Зыркнув на Михалыча в очередной раз, Игорек допил остатки, швырнул бутылку вниз, проследил за ее полетом, достал сигарету и крякнул:
– Михалыч! – и подкрепил обращение хлопком по плечу. – Э, Михалыч, слышь?!
– Чего ты орешь-то? – нехотя отозвался Михалыч.
– А чё ты залип? Сидишь, уставился в одну точку. Я думал, ты…
– Что?
– Ну, не знаю что… умер, например.
– Лучше бы умер! – сплюнул прямо перед собой Михалыч. – Я на звезды смотрю… падающие.
– Нафига?
– Две звезды уже упало. Красиво. Дай сигарету, а?
– У меня две штуки осталось.
– Давай одну на двоих?
– Ну на! – Игорек нехотя достал из кармана мятую сигарету.
– Я говорю, – затянулся Михалыч, – звезды эти, которые упали. Красивые.
– Ну.
– Вообще-то все звезды падающие красивые.
– Ну.
– Чего ты заладил, «ну, ну», я тебе лошадь, что ли?
– А чего ты ко мне пристал со своими звездами? Я тебе чё, планетарий?
– Гы-гы-гы… пролетарий ты, а не планетарий.
– Какой же я пролетарий, дурак ты стоеросовый, гы-гы-гы! Пролетарии работают, а я на вокзале побираюсь.
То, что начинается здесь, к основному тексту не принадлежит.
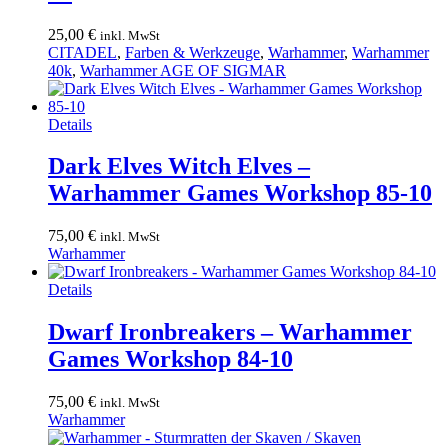
25,00
€
inkl. MwSt
CITADEL
,
Farben & Werkzeuge
,
Warhammer
,
Warhammer
40k
,
Warhammer AGE OF SIGMAR
Details
Dark Elves Witch Elves –
Warhammer Games Workshop 85-10
75,00
€
inkl. MwSt
Warhammer
Details
Dwarf Ironbreakers – Warhammer
Games Workshop 84-10
75,00
€
inkl. MwSt
Warhammer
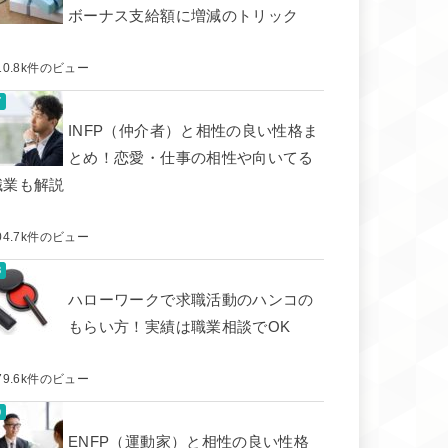
ボーナス支給額に増減のトリック
10.8k件のビュー
INFP（仲介者）と相性の良い性格ま
とめ！恋愛・仕事の相性や向いてる
職業も解説
04.7k件のビュー
ハローワークで求職活動のハンコの
もらい方！実績は職業相談でOK
79.6k件のビュー
ENFP（運動家）と相性の良い性格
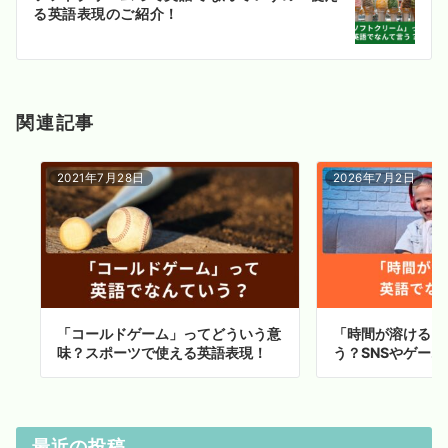
シ
る英語表現のご紹介！
ョ
ン
関連記事
2021年7月28日
2026年7月2日
「コールドゲーム」ってどういう意
「時間が溶ける」
味？スポーツで使える英語表現！
う？SNSやゲー
最近の投稿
– Ну, был пролетарием, наверное.
– Был, – тряхнул остатками волос Игорек.
– Помню, в детстве мать нас с братом на лето к бабке в деревню отправляла. Мы как завалимся в сено вечером. Тепло, трещат эти… как их? Светлячки, кажись. Лежим, в небо пялимся, падающие звезды считаем. Хлеб черный жуем. Лучок там, помидорчики…
– …Водочку, – услужливо подсказал Игорек.
– Какую еще водочку? – огрызнулся Михалыч, – я ж тебе говорю, в детстве!
– А… я не понял, – развел руками Игорек. – Говорят, на третью падающую звезду можно желание загадывать. У меня, правда, никогда не сбывалось.
– Ты, небось, только водку и загадывал, – осклабился Михалыч.
– Почему сразу водку? Велосипед там… или чтобы с девчонкой познакомиться… или…
– Вот я и жду. Пока чего-то не упала.
– И чего ты загадаешь? Все равно ведь не сбудется.
– Может, в этот раз сбудется. Ну, пожрать нормально на этой неделе. Чтобы Вартан со стройки опять взял цемент разгружать. И еще, – Михалыч утер нос рукавом, – чтобы ментам не попадаться, и этим, козлам… бичам вокзальным.
– Хе-хе, ну это уже три желания, а надо одно. Звезда, она ж не золотая рыбка, ебеныть!
– Тогда денег попрошу. Много! – Михалыч развел было руками, пытаясь показать объем наличных, но застыл. – Так, чтобы просто на улице найти и чтобы ничего за это не было.
– Ого! И сколько много? – Игорек настороженно замер, будто эти деньги уже лежали в кармане Михалыча. Или там, внизу. У подъезда.
– Тыщ пятьсот! Или нет! Миллион!
– Рублей? – закашлялся от смеха Игорек. – Или, может, евро?
– Рублей, конечно, – опасливо посмотрел на него Михалыч. – Какой же мудак теперь миллион евро на улице бросает?